Protection against corrosionVarious measures can be effective in protecting the vacuum system or the individual vacuum pumps against corrosion:
- The first possibility is to prevent corrosive substances from entering the interior of the vacuum pump. This can be implemented by upstream condensers or gas scrubbers.
- The second possibility to avoid corrosion is to keep the process stream in the gas phase. In a screw vacuum pump this can be implemented by setting a certain operating temperature. In addition, the process gas can be diluted by a supplied ballast gas to reduce the partial pressure of the condensable gases. So, the following simple logic applies: suction in gaseous form and ejection in gaseous form. The minimum temperature must therefore be selected so that it is high enough to prevent gases from condensing out. The maximum temperature must be selected so that the vacuum pump is not damaged or so that the maximum permissible temperature according to ATEX classification is not exceeded.

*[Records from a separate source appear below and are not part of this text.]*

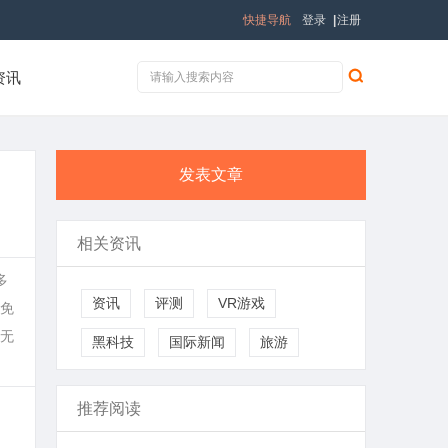
快捷导航
登录
|
注册
资讯
发表文章
相关资讯
多
资讯
评测
VR游戏
免
无
黑科技
国际新闻
旅游
推荐阅读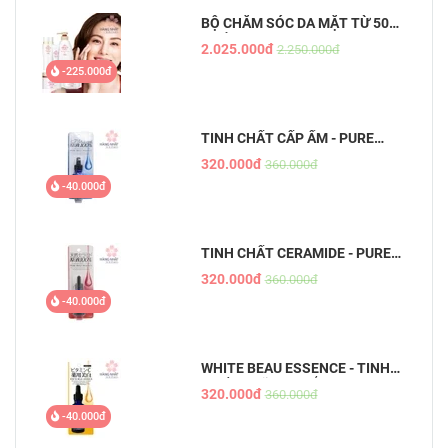
BỘ CHĂM SÓC DA MẶT TỪ 50
TUỔI
2.025.000đ
2.250.000đ
-225.000đ
TINH CHẤT CẤP ẨM - PURE
BEAU ESSENCE
320.000đ
360.000đ
-40.000đ
TINH CHẤT CERAMIDE - PURE
BEAU ESSENCE
320.000đ
360.000đ
-40.000đ
WHITE BEAU ESSENCE - TINH
CHẤT DƯỠNG TRẮNG DA MỜ
320.000đ
360.000đ
THÂM
-40.000đ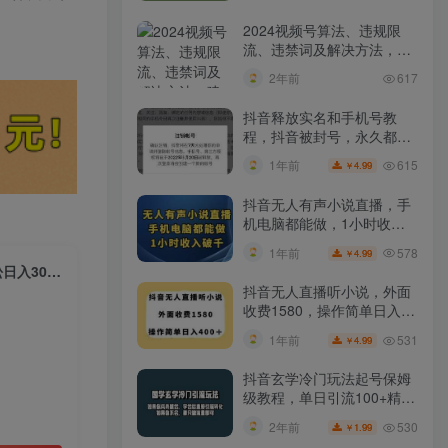
2024视频号算法、违规限
流、违禁词及解决方法，建
议收藏！
2年前
617
抖音释放实名和手机号教
程，抖音被封号，永久都可
以注销需要的来
615
1年前
4.99
￥
抖音无人有声小说直播，手
机电脑都能做，1小时收入
破千【揭秘】
578
1年前
4.99
￥
（9852期）最新百家号平台玩法，搬运美女视频100%过原创大揭秘，轻松日入3000+（可…
抖音无人直播听小说，外面
收费1580，操作简单日入
400+【揭秘】
531
1年前
4.99
￥
抖音玄学冷门玩法起号保姆
级教程，单日引流100+精准
玄学粉
530
2年前
1.99
￥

- A third possibility is to use compatible materials for the vacuum pump. In COBRA screw vacuum pumps from Busch Vacuum Solutions, for example, all parts in contact with the process are made of ductile cast iron by default and have a special coating that is resistant to almost all chemicals.

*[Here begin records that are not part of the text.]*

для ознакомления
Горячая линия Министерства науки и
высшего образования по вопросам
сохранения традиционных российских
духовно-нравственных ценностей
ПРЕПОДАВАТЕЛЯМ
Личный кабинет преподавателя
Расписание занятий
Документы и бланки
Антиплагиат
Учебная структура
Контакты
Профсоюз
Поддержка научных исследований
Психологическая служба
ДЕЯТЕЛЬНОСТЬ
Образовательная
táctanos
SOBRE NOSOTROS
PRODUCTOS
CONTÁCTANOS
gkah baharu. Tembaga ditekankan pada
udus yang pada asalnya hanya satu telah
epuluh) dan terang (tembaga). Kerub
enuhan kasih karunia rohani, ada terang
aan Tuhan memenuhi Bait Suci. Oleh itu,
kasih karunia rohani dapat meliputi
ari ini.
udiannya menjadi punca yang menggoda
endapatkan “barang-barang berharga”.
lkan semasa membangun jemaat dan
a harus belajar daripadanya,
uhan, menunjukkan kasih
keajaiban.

Protection from particles entering the systemScrew vacuum pumps should always be operated with an inlet screen or an inlet filter. This is to prevent particles from entering the inside of the vacuum pump. Due to the precise manufacturing of screw vacuum pumps with the associated small clearances and tolerances, there is a certain sensitivity to entrained particles.
Dry screw vacuum pumps are frequently used with particulate dryers, especially in the pharmaceutical industry. A certain number of such particles can easily pass through the vacuum pump together with the process gas or be flushed out at the end of the process.

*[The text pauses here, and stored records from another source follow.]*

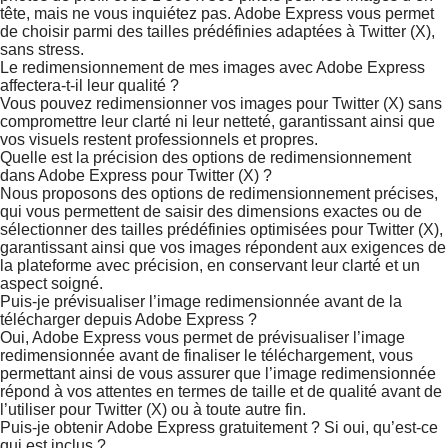
tête, mais ne vous inquiétez pas. Adobe Express vous permet
de choisir parmi des tailles prédéfinies adaptées à Twitter (X),
sans stress.
Le redimensionnement de mes images avec Adobe Express
affectera-t-il leur qualité ?
Vous pouvez redimensionner vos images pour Twitter (X) sans
compromettre leur clarté ni leur netteté, garantissant ainsi que
vos visuels restent professionnels et propres.
Quelle est la précision des options de redimensionnement
dans Adobe Express pour Twitter (X) ?
Nous proposons des options de redimensionnement précises,
qui vous permettent de saisir des dimensions exactes ou de
sélectionner des tailles prédéfinies optimisées pour Twitter (X),
garantissant ainsi que vos images répondent aux exigences de
la plateforme avec précision, en conservant leur clarté et un
aspect soigné.
Puis-je prévisualiser l’image redimensionnée avant de la
télécharger depuis Adobe Express ?
Oui, Adobe Express vous permet de prévisualiser l’image
redimensionnée avant de finaliser le téléchargement, vous
permettant ainsi de vous assurer que l’image redimensionnée
répond à vos attentes en termes de taille et de qualité avant de
l’utiliser pour Twitter (X) ou à toute autre fin.
Puis-je obtenir Adobe Express gratuitement ? Si oui, qu’est-ce
qui est inclus ?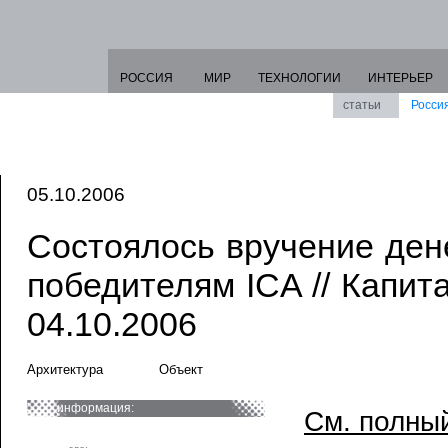
РОССИЯ
МИР
ТЕХНОЛОГИИ
ИНТЕРЬЕР
статьи
Росси
05.10.2006
Состоялось вручение де
победителям ICA // Капита
04.10.2006
Архитектура
Объект
информация:
См. полный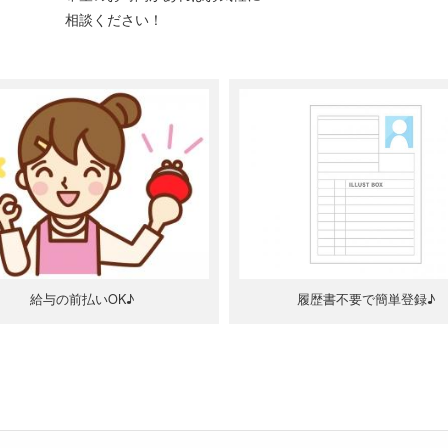
相談ください！
給与の前払いOK♪
履歴書不要で簡単登録♪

Nevertheless, it is advisable to take appropriate precautions in order to prevent particles from being sucked in on a regular basis. For example, Busch offers a large number of different particle filters for every application.
Leak-tightness of the vacuum pump/vacuum systemVacuum pumps and vacuum systems in a chemical environment must be so tight that no or still a minimum of ambient air can enter and create a potentially explosive atmosphere, or toxic or explosive gases can escape.
Polymer o-rings are generally used to prevent leaks between two stationary parts. The resistance depends on the selected polymer. The seal material therefore also needs to be adapted to possible process gases.
Busch Vacuum Solutions has had a dynamic sealing concept for rotating shaft feedthroughs certified by TÜV SÜD in accordance with the Technical Instructions on Air Quality Control (TA Luft). These seals are considered technically leak-tight.
For most applications it is recommended that the vacuum pump is warmed up for a certain lead time before process operation. This allows the specified temperature to be set.
After the end of the process, it is recommended to purge the vacuum pump with non-condensable inert gas to completely remove the process gas from the vacuum pump before switching it off. Nitrogen is normally used for this flushing process.
Flushing the vacuum pump with a cleaning liquid at the end of the process is also possible and recommended if there is a risk of deposits forming inside the vacuum pump during cooling.
Explosion protectionWith different sealing systems, various coatings and appropriate accessories, COBRA screw vacuum pumps from Busch can be configured to be compatible with virtually any chemical.
In addition, various ATEX versions are available for COBRA screw vacuum pumps in accordance with EU Directive 2014/34/EU.
Also, any other national regulation can be adapted for these vacuum pumps like EX-proof in US or KOSHA in South Korea. This means that these vacuum pumps can also be used worldwide in potentially explosive areas and for conveying explosive gases and vapors.
Flame arresters may also be integrated if necessary.